PASSAGE SHOWN:
- Opening Delimiter -

Remember when President Biden solemnly declared in his inaugural address, “My whole soul is in this: Bringing America together. Uniting our people. And uniting our nation”? It was a lie. Less than two months into his new administration, hope for unity and bipartisanship is dead — and Biden killed it.

White House press secretary Jen Psaki boasted the $1.9 trillion covid-19 stimulus Biden signed into law on Thursday is the “most progressive bill in American history.” But Biden did not campaign on a promise to be the most progressive president in American history. That was Sen. Bernie Sanders’s (I-Vt.) pledge. Biden campaigned on a promise to bring Republicans and Democrats together. He not only failed to do so, he didn’t even try.

- Closing Delimiter -

PROBLEMS TO WORK ON:
[1] Please decide whether each statement agrees with the passage on Biden's unity pledge, answering yes or no and quoting the words that settle it. (a) Psaki described the stimulus as the most progressive bill in American history. (b) Biden signed the stimulus into law on a Friday. (c) Biden campaigned on a promise to be the most progressive president in American history.
[2] In the passage on Biden's unity pledge, what is the cost of the covid-19 stimulus?
[3] Reproduce the passage on Biden's unity pledge from "Remember when President" to "didn’t even try.".
The rows that come next are separate material.

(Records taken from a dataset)

- Opening Delimiter -

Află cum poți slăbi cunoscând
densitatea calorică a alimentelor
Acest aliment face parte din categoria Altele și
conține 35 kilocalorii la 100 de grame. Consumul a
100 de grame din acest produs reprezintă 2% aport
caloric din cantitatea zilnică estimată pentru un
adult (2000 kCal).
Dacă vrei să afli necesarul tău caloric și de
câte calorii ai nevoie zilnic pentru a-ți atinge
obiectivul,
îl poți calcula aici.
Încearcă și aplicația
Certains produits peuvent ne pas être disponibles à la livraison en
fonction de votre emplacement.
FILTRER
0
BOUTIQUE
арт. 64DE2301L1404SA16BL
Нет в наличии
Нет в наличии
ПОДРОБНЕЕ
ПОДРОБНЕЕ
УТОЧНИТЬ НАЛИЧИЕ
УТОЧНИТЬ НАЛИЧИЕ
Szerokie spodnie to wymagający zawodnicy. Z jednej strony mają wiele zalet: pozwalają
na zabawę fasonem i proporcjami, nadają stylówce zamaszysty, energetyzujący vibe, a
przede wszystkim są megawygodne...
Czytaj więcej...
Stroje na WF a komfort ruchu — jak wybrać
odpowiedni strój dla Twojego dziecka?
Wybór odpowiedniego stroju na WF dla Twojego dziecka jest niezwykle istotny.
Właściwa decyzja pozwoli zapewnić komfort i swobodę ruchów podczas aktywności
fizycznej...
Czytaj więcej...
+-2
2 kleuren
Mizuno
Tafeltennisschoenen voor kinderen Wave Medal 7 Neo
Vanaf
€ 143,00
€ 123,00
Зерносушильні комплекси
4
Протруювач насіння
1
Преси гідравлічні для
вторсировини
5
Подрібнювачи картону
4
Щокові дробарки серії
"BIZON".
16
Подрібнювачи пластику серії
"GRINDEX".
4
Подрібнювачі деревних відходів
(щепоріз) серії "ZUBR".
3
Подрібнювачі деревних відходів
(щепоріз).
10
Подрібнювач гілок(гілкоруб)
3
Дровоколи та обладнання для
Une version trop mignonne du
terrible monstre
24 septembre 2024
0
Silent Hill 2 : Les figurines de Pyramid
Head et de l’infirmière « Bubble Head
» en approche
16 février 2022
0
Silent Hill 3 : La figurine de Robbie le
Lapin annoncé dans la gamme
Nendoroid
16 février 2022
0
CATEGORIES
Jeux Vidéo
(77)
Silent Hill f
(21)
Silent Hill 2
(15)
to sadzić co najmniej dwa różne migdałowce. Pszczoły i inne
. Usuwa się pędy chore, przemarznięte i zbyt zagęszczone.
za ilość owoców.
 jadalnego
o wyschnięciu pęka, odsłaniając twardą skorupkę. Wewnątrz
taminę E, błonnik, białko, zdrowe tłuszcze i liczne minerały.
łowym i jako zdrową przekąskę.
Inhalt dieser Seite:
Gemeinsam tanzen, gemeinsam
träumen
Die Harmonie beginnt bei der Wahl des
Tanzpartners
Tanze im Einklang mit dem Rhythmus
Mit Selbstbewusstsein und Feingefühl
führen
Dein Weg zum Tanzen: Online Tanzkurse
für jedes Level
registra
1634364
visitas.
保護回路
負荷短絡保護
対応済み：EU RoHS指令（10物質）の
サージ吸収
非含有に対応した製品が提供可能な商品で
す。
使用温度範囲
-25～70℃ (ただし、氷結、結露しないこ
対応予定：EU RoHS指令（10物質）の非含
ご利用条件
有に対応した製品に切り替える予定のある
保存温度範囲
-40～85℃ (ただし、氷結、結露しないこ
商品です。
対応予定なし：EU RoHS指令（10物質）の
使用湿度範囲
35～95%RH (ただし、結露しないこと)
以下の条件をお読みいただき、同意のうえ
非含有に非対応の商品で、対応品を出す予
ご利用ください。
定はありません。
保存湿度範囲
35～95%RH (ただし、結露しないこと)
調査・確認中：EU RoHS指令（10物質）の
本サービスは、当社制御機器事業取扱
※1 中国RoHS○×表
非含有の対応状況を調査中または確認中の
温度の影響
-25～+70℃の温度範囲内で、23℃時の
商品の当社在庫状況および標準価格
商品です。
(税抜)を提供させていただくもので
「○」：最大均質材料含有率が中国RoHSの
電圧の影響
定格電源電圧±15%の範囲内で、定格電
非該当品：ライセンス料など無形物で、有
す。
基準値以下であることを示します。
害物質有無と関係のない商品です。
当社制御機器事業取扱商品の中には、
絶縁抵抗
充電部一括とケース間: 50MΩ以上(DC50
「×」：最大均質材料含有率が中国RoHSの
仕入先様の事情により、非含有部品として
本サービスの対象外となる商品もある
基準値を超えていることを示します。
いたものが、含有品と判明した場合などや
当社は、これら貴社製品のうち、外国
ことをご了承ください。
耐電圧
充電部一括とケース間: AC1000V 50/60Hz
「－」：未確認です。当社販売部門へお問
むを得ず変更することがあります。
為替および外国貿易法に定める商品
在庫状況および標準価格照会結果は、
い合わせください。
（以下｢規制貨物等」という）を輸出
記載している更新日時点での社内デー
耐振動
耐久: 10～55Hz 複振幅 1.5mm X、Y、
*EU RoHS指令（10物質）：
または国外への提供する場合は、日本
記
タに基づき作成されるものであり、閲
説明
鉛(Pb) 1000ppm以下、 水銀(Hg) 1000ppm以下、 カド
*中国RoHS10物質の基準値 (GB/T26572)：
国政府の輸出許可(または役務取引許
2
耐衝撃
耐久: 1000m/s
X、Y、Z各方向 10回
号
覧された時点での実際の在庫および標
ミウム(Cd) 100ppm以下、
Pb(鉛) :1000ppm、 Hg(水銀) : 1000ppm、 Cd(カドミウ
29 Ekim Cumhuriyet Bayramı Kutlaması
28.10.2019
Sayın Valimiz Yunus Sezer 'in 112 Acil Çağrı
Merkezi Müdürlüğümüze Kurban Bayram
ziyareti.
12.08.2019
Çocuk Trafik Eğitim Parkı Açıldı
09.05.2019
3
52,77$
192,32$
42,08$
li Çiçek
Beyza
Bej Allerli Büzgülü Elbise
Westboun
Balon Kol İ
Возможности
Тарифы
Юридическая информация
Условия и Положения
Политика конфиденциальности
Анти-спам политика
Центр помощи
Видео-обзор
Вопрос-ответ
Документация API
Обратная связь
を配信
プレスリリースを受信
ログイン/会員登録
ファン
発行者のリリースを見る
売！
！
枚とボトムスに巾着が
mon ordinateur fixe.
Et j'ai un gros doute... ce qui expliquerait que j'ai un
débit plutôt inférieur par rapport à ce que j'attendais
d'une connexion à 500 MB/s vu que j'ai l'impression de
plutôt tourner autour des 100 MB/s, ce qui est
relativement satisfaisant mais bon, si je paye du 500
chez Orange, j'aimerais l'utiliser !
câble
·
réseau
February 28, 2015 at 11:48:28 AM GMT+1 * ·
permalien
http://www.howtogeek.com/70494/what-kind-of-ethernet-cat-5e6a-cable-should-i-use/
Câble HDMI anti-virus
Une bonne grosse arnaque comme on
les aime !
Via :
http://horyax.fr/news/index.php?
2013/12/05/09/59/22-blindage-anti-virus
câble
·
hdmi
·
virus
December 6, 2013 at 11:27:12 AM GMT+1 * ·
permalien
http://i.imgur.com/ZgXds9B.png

- Closing Delimiter -

RESPONSES IN ORDER:
[1]
(a) Yes: "White House press secretary Jen Psaki boasted the $1.9 trillion covid-19 stimulus Biden signed into law on Thursday is the “most progressive bill in American history.”"
(b) No: "signed into law on Thursday"
(c) No: "But Biden did not campaign on a promise to be the most progressive president in American history."

[2] $1.9 trillion.

[3]
Remember when President Biden solemnly declared in his inaugural address, “My whole soul is in this: Bringing America together. Uniting our people. And uniting our nation”? It was a lie. Less than two months into his new administration, hope for unity and bipartisanship is dead — and Biden killed it.

White House press secretary Jen Psaki boasted the $1.9 trillion covid-19 stimulus Biden signed into law on Thursday is the “most progressive bill in American history.” But Biden did not campaign on a promise to be the most progressive president in American history. That was Sen. Bernie Sanders’s (I-Vt.) pledge. Biden campaigned on a promise to bring Republicans and Democrats together. He not only failed to do so, he didn’t even try.